* [Görev ayrıntıları] Lütfen Afganistan'daki barış süreciyle ilgili metne göre yanıtlayın: Muhib, Taliban'ın İstanbul'daki barış konferansına kimleri göndermesi gerektiğini söylüyor?

Afganistan Cumhurbaşkanı Danışmanı Muhib: Barış olmadan yabancı güçler çekilirse tekrar iç savaş çıkabilir

Geçen bir yıl zarfında, Afganistan hapishanelerinden yaklaşık 5 bin Taliban mahkumu tahliye edildi, Taliban'ın esir tuttuğu 1000 kişi serbest kaldı ve ABD de asker sayısını önemli ölçüde azalttı.

Afganistan Cumhurbaşkanı Eşref Gani'nin Güvenlik Danışmanı Hamdullah Muhib, ülkesinde barış sağlanmadan yabancı güçlerin çekilmesi halinde tekrar iç savaş çıkabileceğini söyledi. Muhib ayrıca, Taliban müzakere heyetinin şu ana kadar barış konusunda olumlu bir planının olmadığını belirtti.

Muhib, başkent Kabil'de düzenlediği basın toplantısında, yabancı güçlerin ülkeden çekilme konusunda aceleci davranmaması gerektiğini belirtti.

"Barış olmadan yabancı güçler çekilirse tekrar iç savaş çıkabilir" diyen Muhib, Taliban'ın barış için yaratılan bu fırsatı iyi değerlendirmesini istediklerini dile getirerek savaştan vazgeçerek ülkenin yabancı teröristlerin merkezi haline dönüşmesini engellemek için Taliban'ın da çaba göstermesi gerektiğinin altını çizdi.

İstanbul Barış Konferansı
Taliban müzakere heyetinin barış konusunda karar alma yetkisine sahip olmadığını belirten Muhib, "Taliban'ın, İstanbul'da yapılacak barış konferansına karar alma yetkisine sahip kişileri göndermesi lazım" dedi.

Hamdullah Muhib, Taliban müzakere heyetinin şu ana kadar barış konusunda olumlu bir planının olmadığını söyledi.

* [Gösterilen kayıtlar]

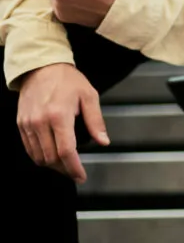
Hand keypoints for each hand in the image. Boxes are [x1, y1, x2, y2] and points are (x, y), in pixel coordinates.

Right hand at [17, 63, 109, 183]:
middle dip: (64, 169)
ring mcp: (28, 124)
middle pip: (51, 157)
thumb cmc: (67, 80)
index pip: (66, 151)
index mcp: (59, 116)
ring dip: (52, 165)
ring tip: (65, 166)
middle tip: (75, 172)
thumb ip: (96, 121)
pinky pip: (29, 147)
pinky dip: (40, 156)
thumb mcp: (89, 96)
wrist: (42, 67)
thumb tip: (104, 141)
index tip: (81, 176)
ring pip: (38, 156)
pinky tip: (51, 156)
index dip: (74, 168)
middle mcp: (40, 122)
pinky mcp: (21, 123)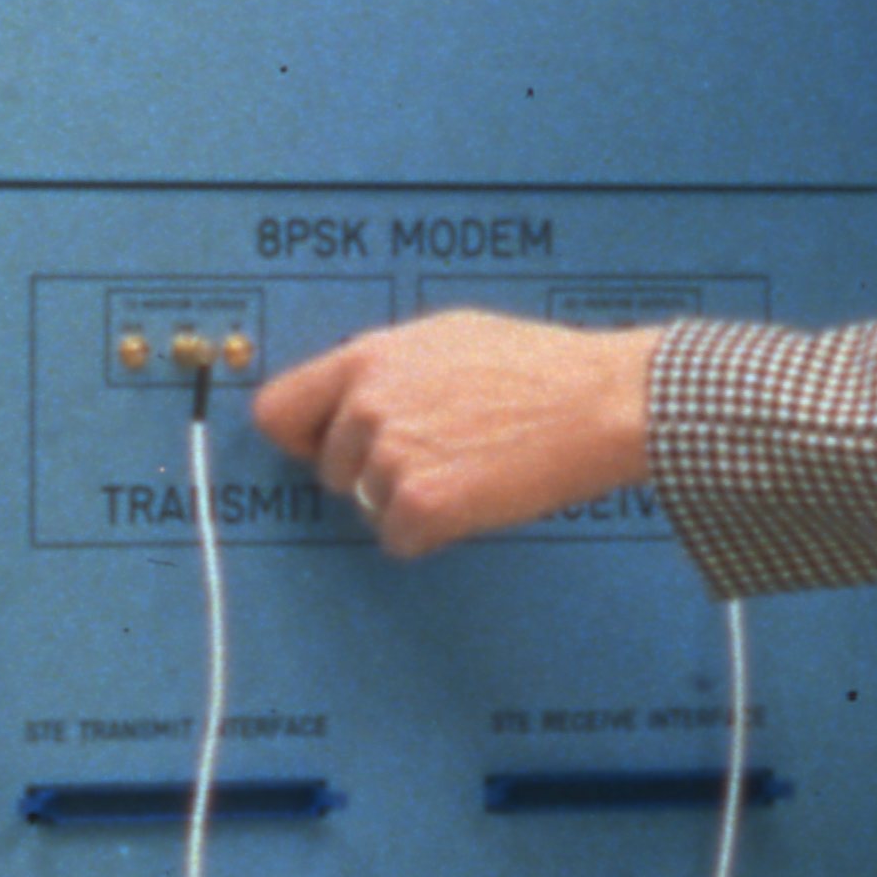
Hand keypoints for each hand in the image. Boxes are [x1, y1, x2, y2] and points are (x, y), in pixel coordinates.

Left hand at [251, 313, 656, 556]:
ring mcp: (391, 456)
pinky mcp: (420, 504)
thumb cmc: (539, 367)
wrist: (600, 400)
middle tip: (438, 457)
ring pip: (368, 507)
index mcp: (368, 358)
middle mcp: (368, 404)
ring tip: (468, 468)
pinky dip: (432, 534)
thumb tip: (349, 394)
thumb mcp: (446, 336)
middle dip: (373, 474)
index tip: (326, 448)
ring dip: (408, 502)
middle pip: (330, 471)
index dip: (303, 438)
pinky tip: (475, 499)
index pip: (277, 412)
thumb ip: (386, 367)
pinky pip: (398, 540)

* [Tamamlanan görev] Karar alma yetkisine sahip kişileri.